Makes sense, considering that REAP is the sort of initiative that actually works. Local committees and elected officials have the biggest say in how dollars get spent. It took 25 years to get to that $300 million goal, but those dollars have leveraged millions of dollars more. Every county has been touched. Linn County, according to state figures, has received $6.5 million in grants. The program is immensely popular, bipartisan and effective.

But it could do so much more. And from a budget standpoint, the slam dunk has become a football that gets pulled away, year after year. We seem to have unlimited resources to chase smokestacks and grant loopholes, but never to fully fund REAP.

This year, a long list of groups urged lawmakers to spend $25 million on REAP for its 25th anniversary. Keep that 1989 promise, just this once.
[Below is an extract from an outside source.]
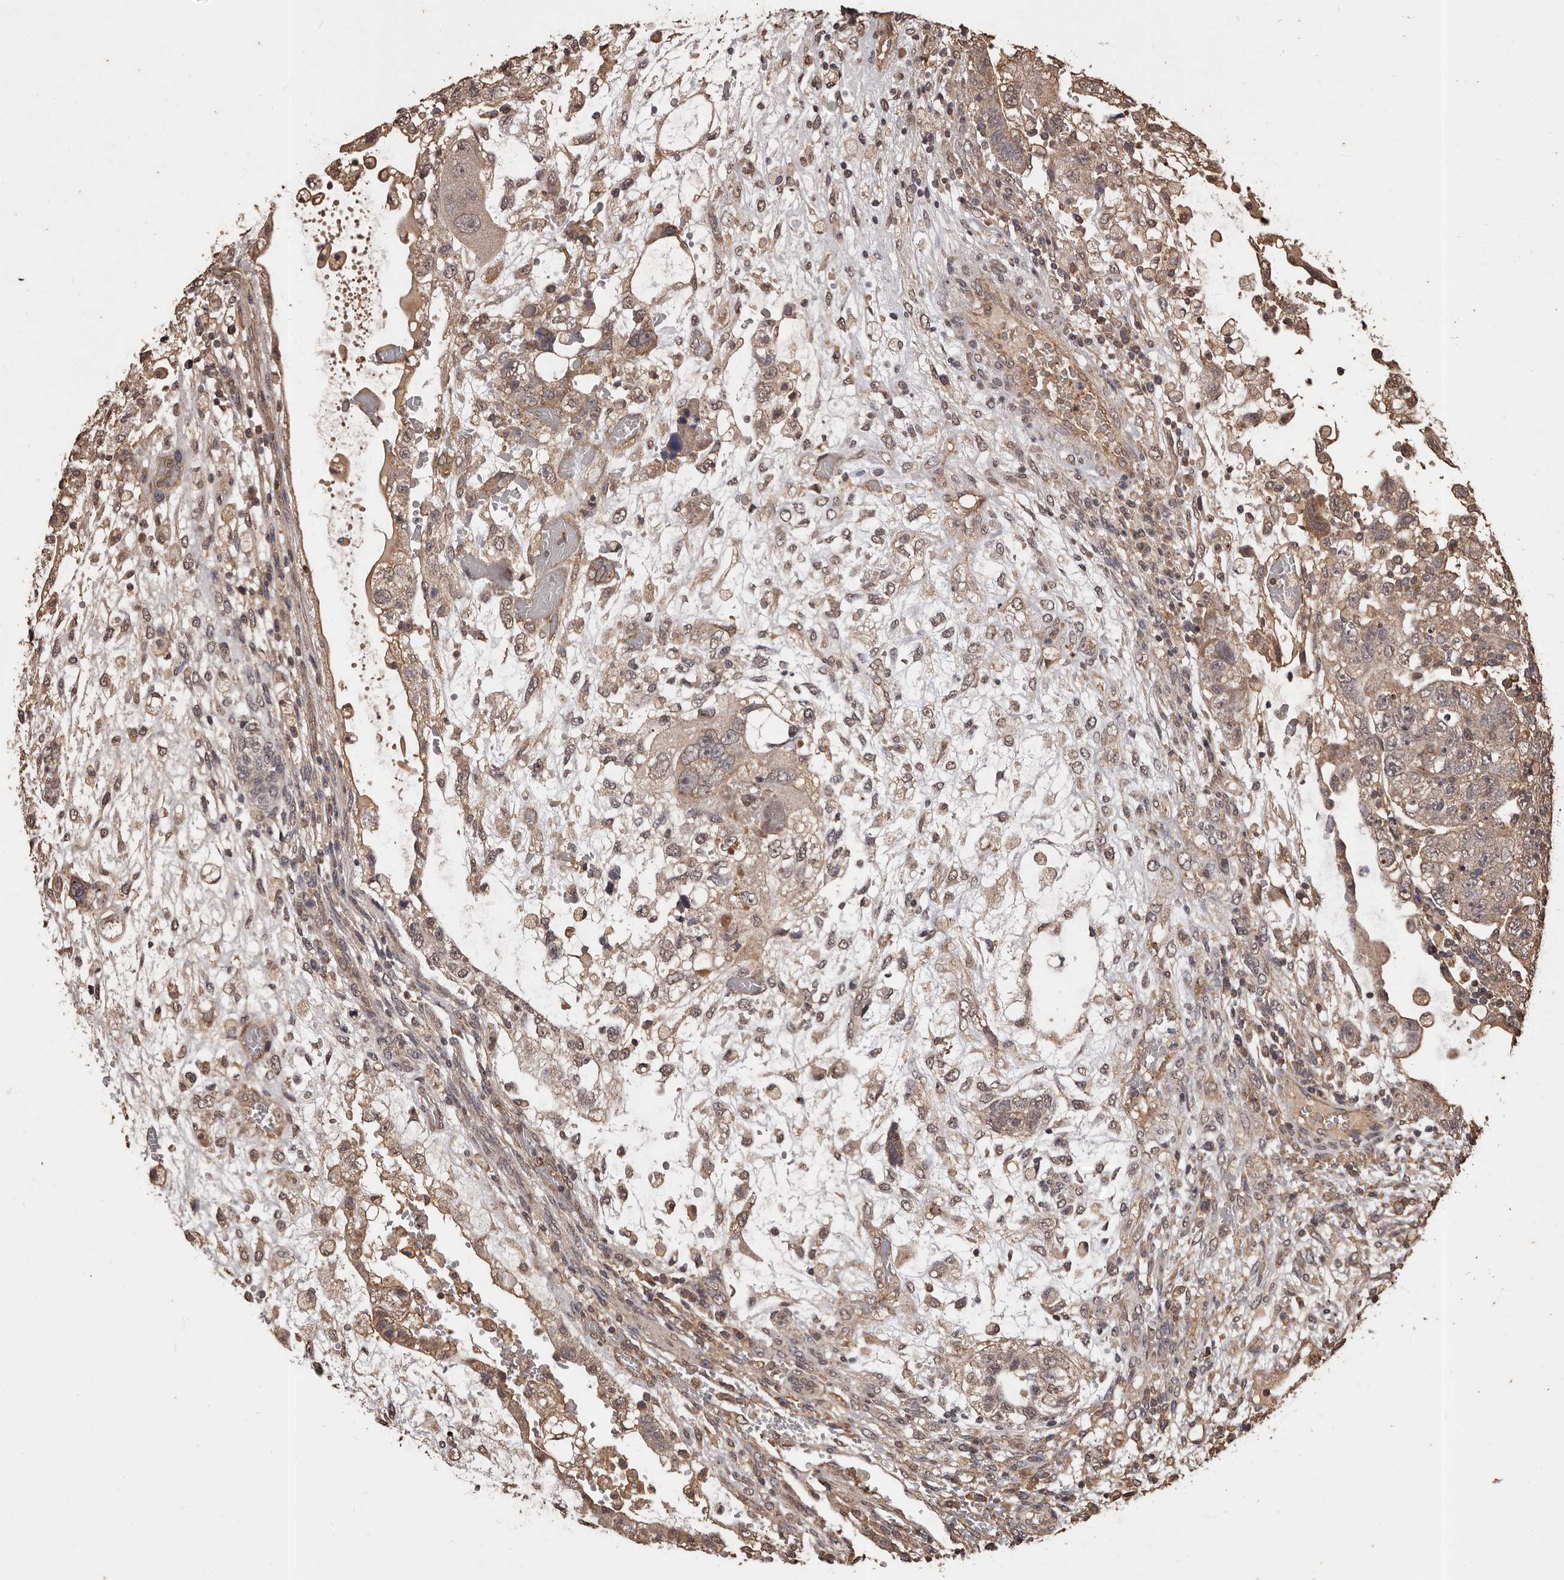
{"staining": {"intensity": "moderate", "quantity": ">75%", "location": "cytoplasmic/membranous"}, "tissue": "testis cancer", "cell_type": "Tumor cells", "image_type": "cancer", "snomed": [{"axis": "morphology", "description": "Carcinoma, Embryonal, NOS"}, {"axis": "topography", "description": "Testis"}], "caption": "Approximately >75% of tumor cells in testis cancer display moderate cytoplasmic/membranous protein staining as visualized by brown immunohistochemical staining.", "gene": "NAV1", "patient": {"sex": "male", "age": 36}}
The Senate is on board, with plans to provide $16 million directly for REAP and another $9 million in one-time bucks.

The House has approved only $16 million, while shifting dollars from REAP to cover other agricultural conservation and parks maintenance programs. Rep. Jack Drake, R-Griswold, told an audience in Creston that $3 million will be reassigned.

Fine programs, I’m sure, but they shouldn’t be funded through an already underfunded REAP program. REAP isn’t supposed to be a pot of money scooped by lawmakers to patch budget gaps or fund pet programs or earmarks.

“This is outrageous,” said Linn County Supervisor Brent Oleson, a Republican. Black said the Senate won’t accept the House plan.

So, now, REAP will be tossed into the late-session scrum over dueling budget bills. Lord knows what will emerge. Happy anniversary.

In 2010, 63 percent of Iowa voters ratified a constitutional amendment creating a permanent conservation and recreation fund using a future 3/8-cent sales tax increase. That shows Iowans support REAP’s mission. We want to enjoy and protect our natural resources. It’s an Iowa tradition.